**Exercise passage**
------------------------------------------------
This Day in History: Nov. 7

On this day, Nov. 7 …

1991: Los Angeles Lakers star Magic Johnson announces he has tested positive for HIV and is retiring. (Johnson later would return to the NBA and play until 1996. Despite his HIV status, he has been able to sustain himself with medication and the best doctors to this day.)

Also on this day:

  • 1862: During the Civil War, President Abraham Lincoln replaces Maj. Gen. George B. McClellan as commander of the Army of the Potomac with Maj. Gen. Ambrose Burnside.
  • 1874: The Republican Party is symbolized as an elephant in a cartoon drawn by Thomas Nast in Harper’s Weekly.
  • 1916: Republican Jeannette Rankin of Montana becomes the first woman elected to Congress, winning a seat in the U.S. House of Representatives.
  • 1917: Russia’s Bolshevik Revolution takes place as forces led by Vladimir Ilyich Lenin overthrow the provisional government of Alexander Kerensky.
  • 1940: Washington state’s original Tacoma Narrows Bridge, nicknamed “Galloping Gertie,” collapses into Puget Sound during a windstorm just four months after opening to traffic.
  • 1944: President Franklin D. Roosevelt wins an unprecedented fourth term in office, defeating Republican Thomas E. Dewey.
  • 1962: Richard M. Nixon, having lost California’s gubernatorial race, holds what he calls his “last press conference,” telling reporters, “You won’t have Nixon to kick around anymore.”
  • 1967: Carl Stokes is elected the first black mayor of a major city — Cleveland.
  • 1972: President Richard Nixon is reelected in a landslide over Democrat George McGovern.
  • 1980: Actor Steve McQueen dies in Ciudad Juarez, Chihuahua, Mexico, at age 50.
  • 2013: Shares of Twitter go on sale to the public for the first time; by the closing bell, the microblogging site is valued at $31 billion.

  • 2017: Former MLB All-Star pitcher Roy Halladay dies when the small private plane he was flying crashes into the Gulf of Mexico.
------------------------------------------------
**What you will do**
In the Nov. 7 history page, rewrite the paragraph beginning "1991: Los Angeles Lakers star" more briefly, keeping its main facts. The listing comes from a separate source.
------------------------------------------------
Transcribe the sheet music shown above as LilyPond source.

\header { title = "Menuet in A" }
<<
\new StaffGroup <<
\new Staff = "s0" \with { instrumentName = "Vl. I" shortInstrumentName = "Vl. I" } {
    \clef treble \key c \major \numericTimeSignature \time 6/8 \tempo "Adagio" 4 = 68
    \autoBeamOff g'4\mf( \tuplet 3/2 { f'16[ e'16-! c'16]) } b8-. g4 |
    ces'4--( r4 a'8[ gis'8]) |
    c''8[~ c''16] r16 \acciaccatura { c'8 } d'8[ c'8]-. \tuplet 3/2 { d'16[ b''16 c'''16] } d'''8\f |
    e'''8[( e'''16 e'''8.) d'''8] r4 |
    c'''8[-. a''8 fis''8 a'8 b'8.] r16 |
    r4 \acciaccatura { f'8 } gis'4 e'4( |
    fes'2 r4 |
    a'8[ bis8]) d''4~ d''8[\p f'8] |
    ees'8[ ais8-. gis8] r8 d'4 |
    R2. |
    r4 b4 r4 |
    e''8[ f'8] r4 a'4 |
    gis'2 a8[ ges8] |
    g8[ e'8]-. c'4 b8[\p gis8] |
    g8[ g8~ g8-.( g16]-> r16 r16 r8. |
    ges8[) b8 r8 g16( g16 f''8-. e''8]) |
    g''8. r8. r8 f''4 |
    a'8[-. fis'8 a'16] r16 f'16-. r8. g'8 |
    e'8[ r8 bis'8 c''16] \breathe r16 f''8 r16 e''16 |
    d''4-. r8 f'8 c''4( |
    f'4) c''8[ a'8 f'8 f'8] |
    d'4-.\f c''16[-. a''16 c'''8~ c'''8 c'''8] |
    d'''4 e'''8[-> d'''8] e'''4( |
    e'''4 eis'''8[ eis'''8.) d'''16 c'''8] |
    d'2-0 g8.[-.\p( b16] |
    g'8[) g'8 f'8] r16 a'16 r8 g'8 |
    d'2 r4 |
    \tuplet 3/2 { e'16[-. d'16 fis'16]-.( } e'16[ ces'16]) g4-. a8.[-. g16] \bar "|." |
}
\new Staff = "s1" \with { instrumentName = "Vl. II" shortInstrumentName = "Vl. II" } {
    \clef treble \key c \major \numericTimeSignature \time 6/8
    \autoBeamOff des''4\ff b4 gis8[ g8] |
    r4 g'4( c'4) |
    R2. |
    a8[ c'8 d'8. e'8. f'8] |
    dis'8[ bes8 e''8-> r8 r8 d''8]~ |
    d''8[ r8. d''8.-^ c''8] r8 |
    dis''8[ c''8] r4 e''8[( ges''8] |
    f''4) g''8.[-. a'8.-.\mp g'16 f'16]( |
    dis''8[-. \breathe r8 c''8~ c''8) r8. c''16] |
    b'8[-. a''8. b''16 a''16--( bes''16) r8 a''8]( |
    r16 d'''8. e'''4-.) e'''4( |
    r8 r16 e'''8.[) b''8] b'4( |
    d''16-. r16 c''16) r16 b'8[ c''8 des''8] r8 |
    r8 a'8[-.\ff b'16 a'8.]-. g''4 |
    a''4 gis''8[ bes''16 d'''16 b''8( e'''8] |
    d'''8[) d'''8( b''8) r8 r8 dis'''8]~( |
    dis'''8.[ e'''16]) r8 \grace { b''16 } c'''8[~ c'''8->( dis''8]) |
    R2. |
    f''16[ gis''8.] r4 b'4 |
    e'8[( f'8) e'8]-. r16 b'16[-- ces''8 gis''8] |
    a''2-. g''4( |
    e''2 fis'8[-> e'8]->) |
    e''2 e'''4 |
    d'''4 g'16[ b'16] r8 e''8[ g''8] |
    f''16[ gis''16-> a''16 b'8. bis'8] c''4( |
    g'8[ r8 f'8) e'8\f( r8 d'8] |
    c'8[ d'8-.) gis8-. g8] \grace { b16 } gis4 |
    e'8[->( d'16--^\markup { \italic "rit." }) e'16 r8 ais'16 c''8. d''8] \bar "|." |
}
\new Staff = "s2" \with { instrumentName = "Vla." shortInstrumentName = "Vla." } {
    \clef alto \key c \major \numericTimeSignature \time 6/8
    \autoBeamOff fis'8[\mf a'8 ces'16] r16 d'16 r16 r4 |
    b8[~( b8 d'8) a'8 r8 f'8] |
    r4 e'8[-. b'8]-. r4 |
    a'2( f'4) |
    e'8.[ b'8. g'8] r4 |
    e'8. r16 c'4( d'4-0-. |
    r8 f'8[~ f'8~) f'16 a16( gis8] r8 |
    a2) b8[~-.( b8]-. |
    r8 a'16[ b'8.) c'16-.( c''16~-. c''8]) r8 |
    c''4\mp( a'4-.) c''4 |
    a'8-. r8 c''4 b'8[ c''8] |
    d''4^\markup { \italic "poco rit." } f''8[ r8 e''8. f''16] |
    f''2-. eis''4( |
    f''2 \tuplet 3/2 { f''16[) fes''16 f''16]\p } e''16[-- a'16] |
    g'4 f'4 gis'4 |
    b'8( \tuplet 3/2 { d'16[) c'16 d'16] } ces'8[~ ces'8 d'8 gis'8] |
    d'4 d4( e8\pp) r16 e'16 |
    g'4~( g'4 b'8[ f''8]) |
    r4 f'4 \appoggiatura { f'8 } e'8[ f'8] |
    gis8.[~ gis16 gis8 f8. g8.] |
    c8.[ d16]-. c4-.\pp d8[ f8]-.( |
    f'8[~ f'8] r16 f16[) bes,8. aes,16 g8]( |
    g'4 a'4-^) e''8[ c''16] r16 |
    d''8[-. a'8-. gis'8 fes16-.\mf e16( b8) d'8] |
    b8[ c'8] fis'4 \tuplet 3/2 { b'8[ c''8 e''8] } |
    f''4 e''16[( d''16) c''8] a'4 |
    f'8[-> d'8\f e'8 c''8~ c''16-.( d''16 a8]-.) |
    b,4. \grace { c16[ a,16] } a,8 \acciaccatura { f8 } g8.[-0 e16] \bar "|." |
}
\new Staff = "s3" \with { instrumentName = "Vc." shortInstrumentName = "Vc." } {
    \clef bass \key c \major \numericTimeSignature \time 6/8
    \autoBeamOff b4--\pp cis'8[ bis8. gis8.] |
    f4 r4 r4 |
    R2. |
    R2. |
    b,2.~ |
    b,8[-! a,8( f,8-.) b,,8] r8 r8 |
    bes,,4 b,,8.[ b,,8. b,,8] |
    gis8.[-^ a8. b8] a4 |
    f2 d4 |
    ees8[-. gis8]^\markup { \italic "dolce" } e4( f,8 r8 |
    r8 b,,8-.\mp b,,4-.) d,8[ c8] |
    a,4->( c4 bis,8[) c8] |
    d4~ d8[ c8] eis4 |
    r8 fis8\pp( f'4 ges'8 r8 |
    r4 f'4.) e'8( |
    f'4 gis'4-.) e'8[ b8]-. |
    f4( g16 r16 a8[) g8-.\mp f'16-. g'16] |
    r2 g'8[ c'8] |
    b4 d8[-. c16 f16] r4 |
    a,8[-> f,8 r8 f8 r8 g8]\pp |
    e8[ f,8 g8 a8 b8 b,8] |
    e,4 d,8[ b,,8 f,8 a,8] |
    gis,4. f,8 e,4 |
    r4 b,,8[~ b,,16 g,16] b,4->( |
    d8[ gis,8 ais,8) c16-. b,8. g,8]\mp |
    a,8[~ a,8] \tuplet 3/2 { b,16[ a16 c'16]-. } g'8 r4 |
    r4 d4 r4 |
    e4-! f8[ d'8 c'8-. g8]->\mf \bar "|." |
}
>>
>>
------------------------------------------------
**Task response**
1991: Lakers star Magic Johnson announces he has HIV and is retiring. He later returns to the NBA, playing until 1996, and has stayed healthy ever since with medication and top doctors.